Gossip sind zudem ein gutes Beispiel dafür, dass das Programm beim Melt schon immer eher auf Vielfalt denn auf Scheuklappen setzte. Im Jahr 2009 hatten sie schon einmal hier gespielt, kurz danach startete ihre Karriere richtig durch. Auch diesmal gab es einige Bands zu sehen, denen noch viel zuzutrauen ist: Two Door Cinema Club aus Nordirland haben mit ihrer famosen Show sicher viele neue Fans gewonnen. Das deutsch-schweizerische Frauenduo Boy bezauberte mit herrlich elegantem Pop.

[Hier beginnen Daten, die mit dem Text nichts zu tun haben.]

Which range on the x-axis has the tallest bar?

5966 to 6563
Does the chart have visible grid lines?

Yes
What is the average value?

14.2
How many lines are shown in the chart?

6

Justice liefern die beste Show

Auch die etablierten Acts überzeugten: The Rapture aus New York bewiesen, dass sie ganz genau wissen, wie man aus Rock-Klängen und Disco-Beats eine unwiderstehliche Mischung macht – sie sind damit so etwas wie die Urväter des Melt-Sounds. Thees Uhlmann vergoss noch mehr Herzblut als Schweiß, Modeselektor verwandelten den Samstagabend in einen Monster-Rave und das Elektronik-Duo Justice aus Frankreich lieferte am Sonntag das beste Konzert des gesamten Festivals, eine atemberaubende Performance voller Wucht und Kreativität.

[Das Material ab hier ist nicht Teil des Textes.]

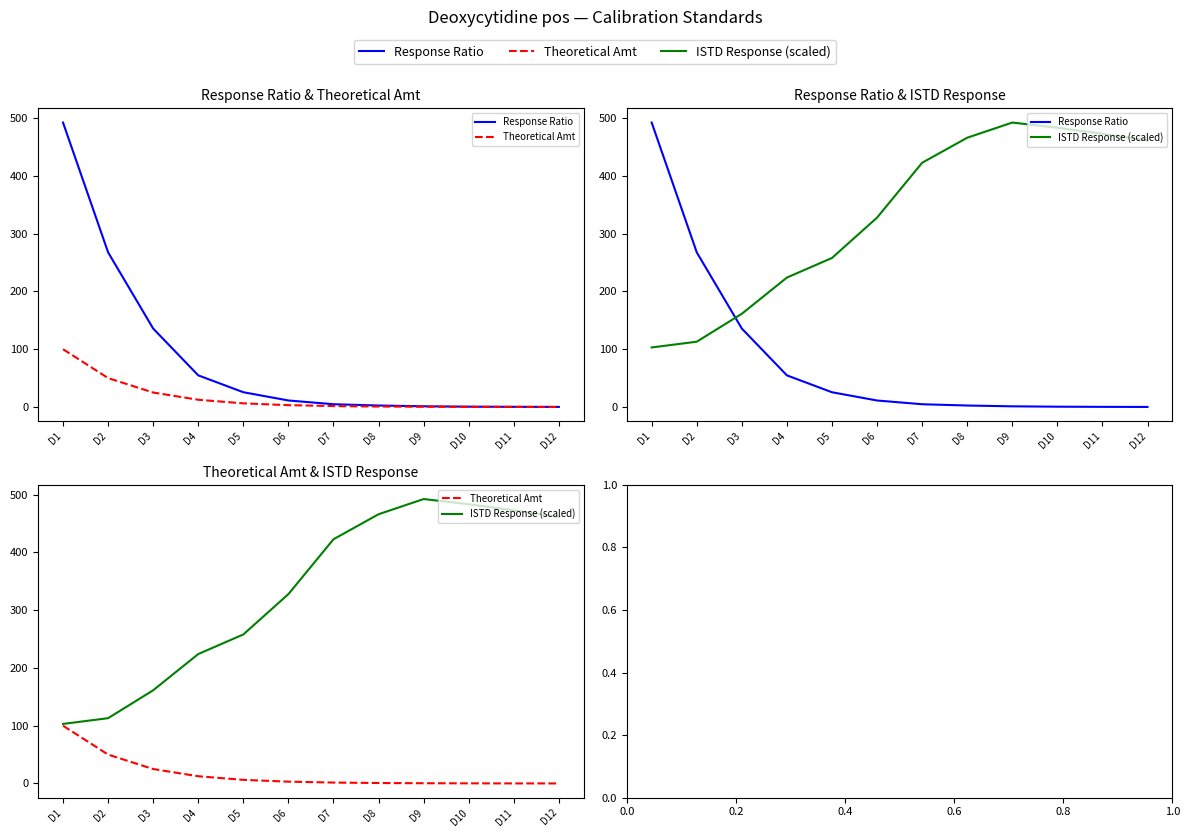

What is the difference between the maximum and second lowest values in the ISTD Response (scaled) series?

379.4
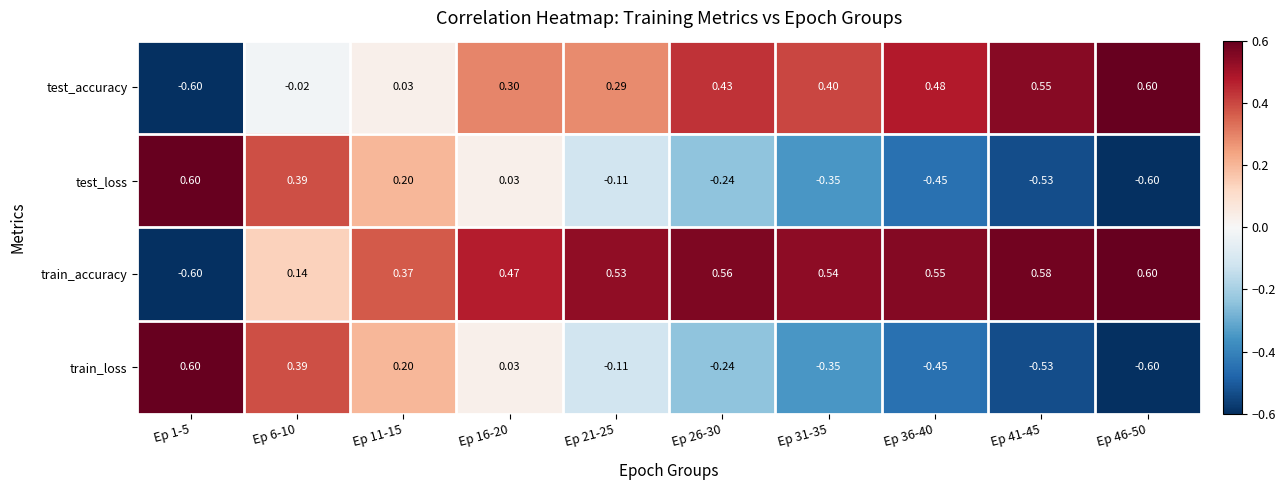

Which series has the largest total across all categories?

train_accuracy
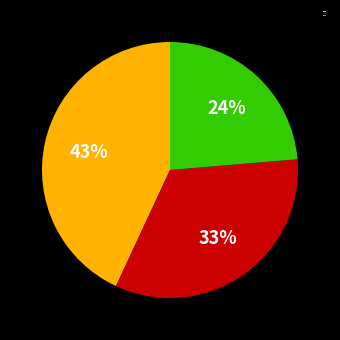

How many slices are in this pie chart?

3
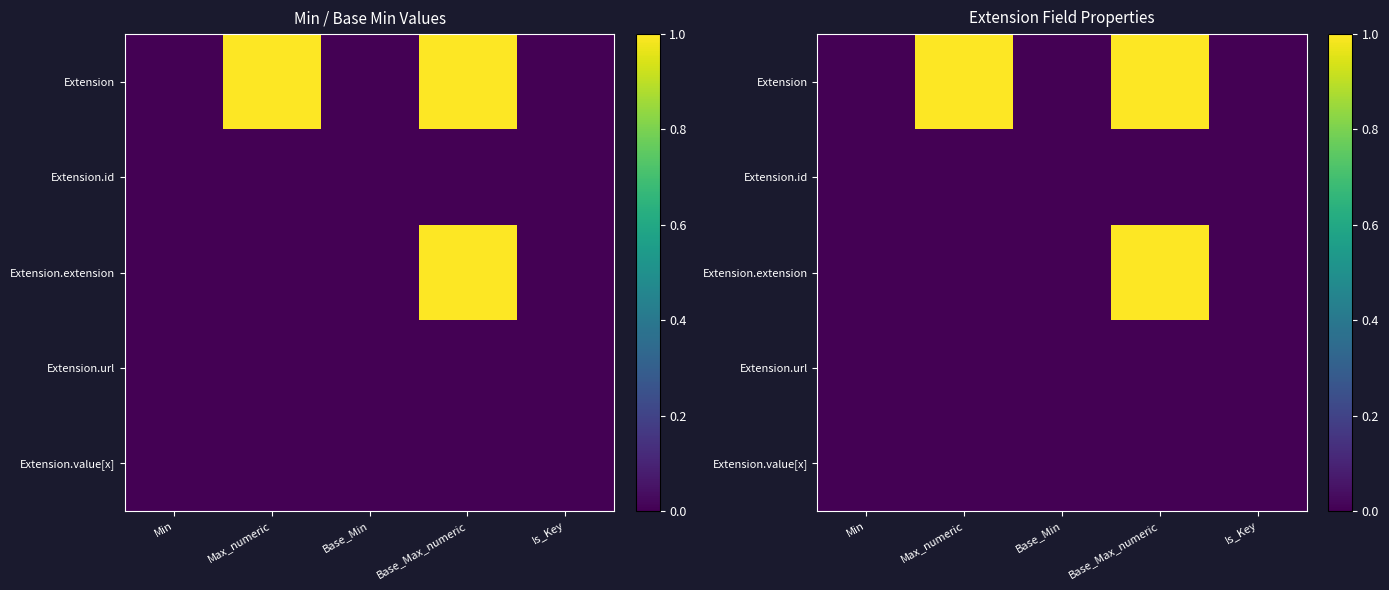

What is the difference between the highest and lowest values at Max_numeric?

1.0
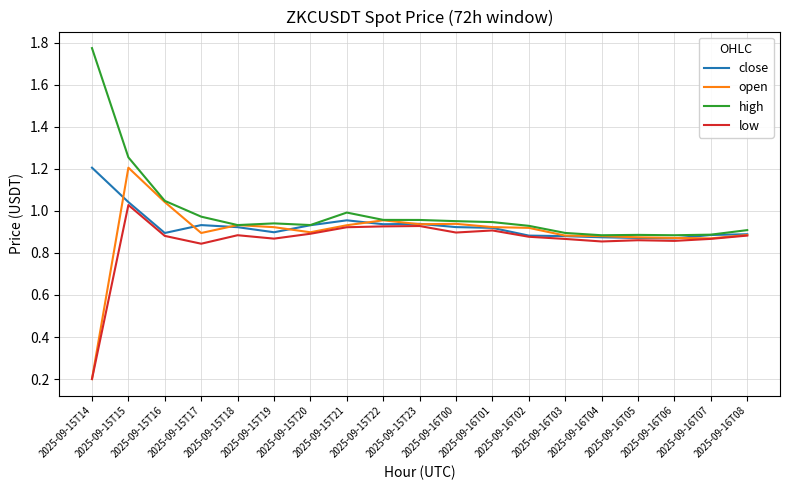

Rank the series by their average value, from lowest to highest.

low, open, close, high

Schon zum dritten Mal waren die Engländer von Bloc Party in Ferropolis dabei. «Das Melt ist unverwechselbar», schwärmte Bassist Gordon Moakes im Interview mit news.de. «Dieser Anblick mit all den Kränen und Baggern - so etwas gibt es bei keinem anderen Festival.» Bloc Party spielten fünf Stücke ihres neuen Albums, das im August erscheint, und wirkten nach dreijähriger Pause wie befreit: Endlich hat diese Band auf der Bühne so viel Spaß wie ihre Fans im Publikum.

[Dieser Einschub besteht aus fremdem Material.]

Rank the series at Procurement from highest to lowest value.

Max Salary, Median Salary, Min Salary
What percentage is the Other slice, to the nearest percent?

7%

Wenn die Lichter auf der Hauptbühne erlischen, wird beim Melt noch weitergetanzt, auf dem neu gestalteten Big Wheel Floor oder auf dem Sleepless Floor vor dem Haupteingang. Festivalsprecher Stephan Velten sieht in diesen beiden Schauplätzen die wichtigsten Bühnen in Ferropolis, denn hier wird das Melt-Prinzip am konsequentesten umgesetzt: tanzen, feiern, sich auch einmal von der Musik überraschen lassen. Als Erfolgsrezept wird das sicher auch im nächsten Jahr funktionieren, für das bereits der Vorverkauf begonnen hat, obwohl noch kein einziger der auftretenden Künstler feststeht. Velten macht sich deshalb keine Sorgen: «Das Festival ist der Star.»